My daughter is now nine and dance is still her favorite activity. After attending a performance of the Nutcracker last week, she started asking questions about its history, so we decided to do a little research. The Nutcracker Ballet was first performed at the Mariinsky Theatre in St. Petersburg, Russia on December 17, 1782. I am lucky to have attended both an opera and a ballet at the Mariinsky Theatre, so I dug through some old boxes and was able to find a ticket and a picture to share with her. (Historical Note: The Mariinsky Theatre became the property of the state in 1917. In 1920 it began to be called the State Academic Theatre of Opera and Ballet, and in 1935 it was renamed after Sergei Mironovich Kirov. On January 16, 1992, the theatre’s historic name was restored and it became the Mariinsky Theatre once again.)
The Nutcracker Ballet was based on Alexandre Dumas’s adaptation of E.T.A. Hoffman’s book, The Nutcracker and the Mouse King. The dancing was choreographed by Marius Petipa and Lev Ivanov with the music composed by Peter Ilyich Tchaikovsky. The first production of the Nutcracker received bad reviews from critics and was considered a failure. The ballet was performed in Western Europe in the 1930s and came to America by 1940, but it did not become popular until the 1950s when choreographer George Balanchine made a few changes in his 1954 production for the New York City Ballet, establishing it as a holiday tradition and creating the version we still watch today.
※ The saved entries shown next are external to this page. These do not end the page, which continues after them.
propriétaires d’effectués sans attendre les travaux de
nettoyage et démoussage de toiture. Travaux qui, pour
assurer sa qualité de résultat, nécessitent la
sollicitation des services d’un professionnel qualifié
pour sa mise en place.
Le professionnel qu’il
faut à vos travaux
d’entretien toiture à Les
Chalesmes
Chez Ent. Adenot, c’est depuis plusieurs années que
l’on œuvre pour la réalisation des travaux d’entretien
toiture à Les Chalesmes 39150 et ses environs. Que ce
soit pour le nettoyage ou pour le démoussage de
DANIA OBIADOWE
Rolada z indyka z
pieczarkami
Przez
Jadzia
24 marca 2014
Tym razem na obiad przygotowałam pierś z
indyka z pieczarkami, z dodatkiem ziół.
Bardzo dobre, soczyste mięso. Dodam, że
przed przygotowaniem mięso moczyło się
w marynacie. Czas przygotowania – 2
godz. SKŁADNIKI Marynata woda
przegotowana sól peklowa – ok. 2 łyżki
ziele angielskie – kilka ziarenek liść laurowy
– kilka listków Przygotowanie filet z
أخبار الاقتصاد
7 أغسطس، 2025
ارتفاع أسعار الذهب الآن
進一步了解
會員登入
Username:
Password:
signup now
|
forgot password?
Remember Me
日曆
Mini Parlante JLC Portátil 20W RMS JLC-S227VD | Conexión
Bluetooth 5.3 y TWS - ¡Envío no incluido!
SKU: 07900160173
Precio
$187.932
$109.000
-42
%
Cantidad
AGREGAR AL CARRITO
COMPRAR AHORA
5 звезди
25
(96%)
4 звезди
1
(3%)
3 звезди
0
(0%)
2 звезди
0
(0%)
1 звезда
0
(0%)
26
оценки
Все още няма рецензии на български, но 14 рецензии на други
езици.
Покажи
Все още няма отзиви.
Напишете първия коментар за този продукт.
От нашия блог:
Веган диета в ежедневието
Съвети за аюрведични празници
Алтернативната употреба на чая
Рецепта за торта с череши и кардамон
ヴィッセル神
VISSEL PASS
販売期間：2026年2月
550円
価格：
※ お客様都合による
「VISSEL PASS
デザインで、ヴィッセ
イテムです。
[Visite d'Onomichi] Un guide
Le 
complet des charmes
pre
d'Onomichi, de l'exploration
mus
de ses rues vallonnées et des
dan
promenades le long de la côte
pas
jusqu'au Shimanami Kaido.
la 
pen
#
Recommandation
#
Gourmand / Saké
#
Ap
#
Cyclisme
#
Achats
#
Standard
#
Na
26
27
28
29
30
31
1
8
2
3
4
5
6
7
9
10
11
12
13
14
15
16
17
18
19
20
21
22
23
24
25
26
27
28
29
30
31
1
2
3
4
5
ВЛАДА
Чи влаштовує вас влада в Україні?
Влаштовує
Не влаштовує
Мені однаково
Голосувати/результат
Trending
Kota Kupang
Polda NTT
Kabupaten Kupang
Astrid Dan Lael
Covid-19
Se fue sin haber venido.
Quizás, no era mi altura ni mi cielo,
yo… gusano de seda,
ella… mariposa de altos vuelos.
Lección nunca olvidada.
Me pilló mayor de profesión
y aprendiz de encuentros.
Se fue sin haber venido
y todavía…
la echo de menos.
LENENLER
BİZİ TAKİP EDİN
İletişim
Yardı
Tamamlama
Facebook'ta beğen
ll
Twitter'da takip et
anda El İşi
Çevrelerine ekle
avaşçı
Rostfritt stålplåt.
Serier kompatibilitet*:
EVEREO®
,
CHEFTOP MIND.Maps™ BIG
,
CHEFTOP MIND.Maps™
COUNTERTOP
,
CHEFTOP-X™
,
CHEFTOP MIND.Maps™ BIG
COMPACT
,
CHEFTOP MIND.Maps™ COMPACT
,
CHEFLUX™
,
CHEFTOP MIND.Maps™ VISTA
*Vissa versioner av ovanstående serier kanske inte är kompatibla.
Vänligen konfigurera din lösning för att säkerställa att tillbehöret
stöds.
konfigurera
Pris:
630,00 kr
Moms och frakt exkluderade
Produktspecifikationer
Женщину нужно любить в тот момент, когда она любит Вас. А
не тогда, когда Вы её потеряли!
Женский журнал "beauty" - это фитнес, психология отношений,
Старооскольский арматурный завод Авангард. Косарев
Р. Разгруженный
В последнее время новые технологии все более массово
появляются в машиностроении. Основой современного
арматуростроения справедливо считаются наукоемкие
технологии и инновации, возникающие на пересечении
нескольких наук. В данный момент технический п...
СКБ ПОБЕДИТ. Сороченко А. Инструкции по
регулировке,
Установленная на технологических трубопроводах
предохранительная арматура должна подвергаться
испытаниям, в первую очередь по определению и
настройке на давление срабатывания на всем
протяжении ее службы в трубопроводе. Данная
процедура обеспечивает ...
Tchaikovsky died in November of 1893, less than a year after the first performance of the Nutcracker, never knowing how successful and well-known his music would become. The score from the Nutcracker has become one of Tchaikovsky’s most famous compositions and several of the melodies can be heard on television and in film. Can you name a movie or commercial featuring music from the Nutcracker? What are your holiday traditions?